*Work request*
An exact reproduction of the records is required. Images must be left out.

-- Opening Marker --

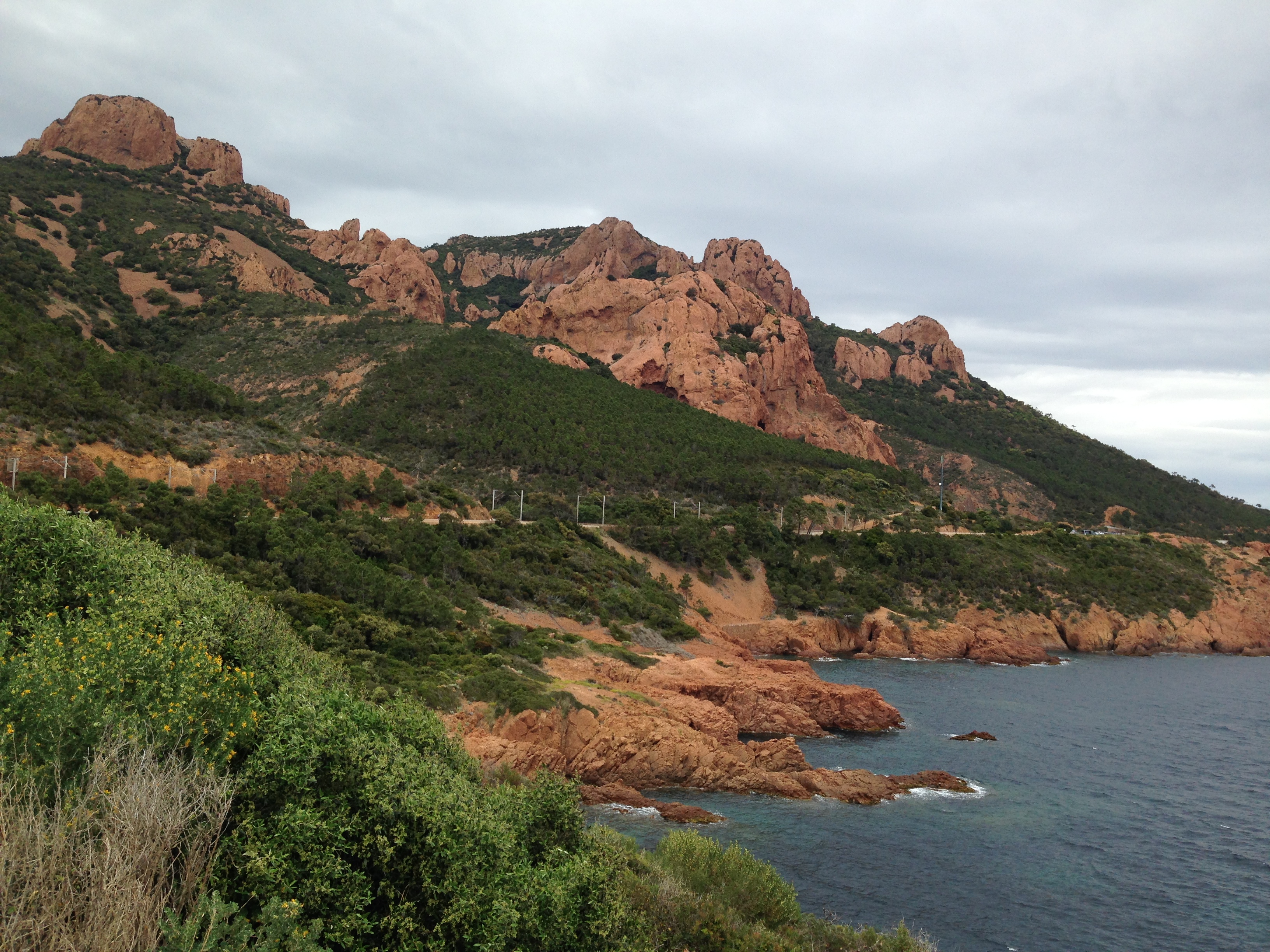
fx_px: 1211
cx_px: 635
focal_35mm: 33
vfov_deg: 42.9
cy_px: 476
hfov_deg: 55.4
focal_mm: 4.12
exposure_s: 1/1466
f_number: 2.4
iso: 50
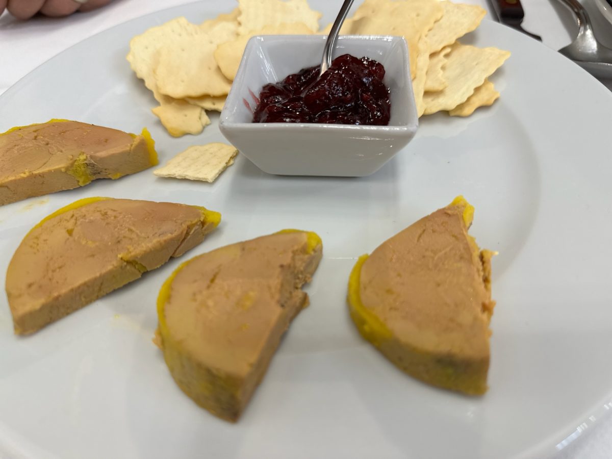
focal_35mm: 24
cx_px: 306
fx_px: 424
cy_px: 230
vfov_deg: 56.8
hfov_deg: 71.6
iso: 200
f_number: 1.78
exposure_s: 1/100
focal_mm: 6.86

-- Closing Marker --

*Completed task*
fx_px: 1211
cx_px: 635
focal_35mm: 33
vfov_deg: 42.9
cy_px: 476
hfov_deg: 55.4
focal_mm: 4.12
exposure_s: 1/1466
f_number: 2.4
iso: 50
focal_35mm: 24
cx_px: 306
fx_px: 424
cy_px: 230
vfov_deg: 56.8
hfov_deg: 71.6
iso: 200
f_number: 1.78
exposure_s: 1/100
focal_mm: 6.86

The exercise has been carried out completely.